■ SUPPLIED DATA:
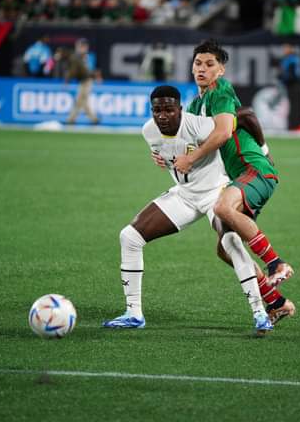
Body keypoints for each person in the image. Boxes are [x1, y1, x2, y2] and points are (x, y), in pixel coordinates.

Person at [102, 86, 275, 335]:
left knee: (230, 242)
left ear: (180, 109)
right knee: (129, 237)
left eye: (169, 110)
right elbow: (168, 154)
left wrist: (264, 152)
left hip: (216, 191)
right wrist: (161, 159)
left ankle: (259, 313)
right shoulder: (148, 131)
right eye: (157, 110)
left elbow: (245, 115)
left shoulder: (199, 125)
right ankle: (133, 313)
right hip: (185, 196)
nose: (162, 115)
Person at [173, 40, 294, 289]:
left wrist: (264, 150)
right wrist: (167, 157)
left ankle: (276, 263)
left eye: (210, 64)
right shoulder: (195, 106)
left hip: (254, 170)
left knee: (222, 207)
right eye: (198, 63)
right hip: (240, 177)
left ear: (221, 70)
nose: (202, 69)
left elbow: (229, 129)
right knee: (225, 248)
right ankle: (275, 301)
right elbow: (191, 146)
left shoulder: (220, 90)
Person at [65, 39, 101, 124]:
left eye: (84, 47)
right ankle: (94, 119)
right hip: (83, 81)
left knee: (80, 100)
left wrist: (97, 76)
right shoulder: (76, 57)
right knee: (82, 101)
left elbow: (92, 69)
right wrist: (67, 80)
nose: (82, 48)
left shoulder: (88, 57)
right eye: (80, 46)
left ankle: (71, 119)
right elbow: (72, 71)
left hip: (87, 81)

■ WORK INSTRUCTION: Copy back the listing above exactly, but only from the line with "left knee: (222, 207)" through the line with "right hip: (83, 81)", both ends included.

■ REPLY TO THE TASK:
left knee: (222, 207)
right eye: (198, 63)
right hip: (240, 177)
left ear: (221, 70)
nose: (202, 69)
left elbow: (229, 129)
right knee: (225, 248)
right ankle: (275, 301)
right elbow: (191, 146)
left shoulder: (220, 90)
Person at [65, 39, 101, 124]:
left eye: (84, 47)
right ankle: (94, 119)
right hip: (83, 81)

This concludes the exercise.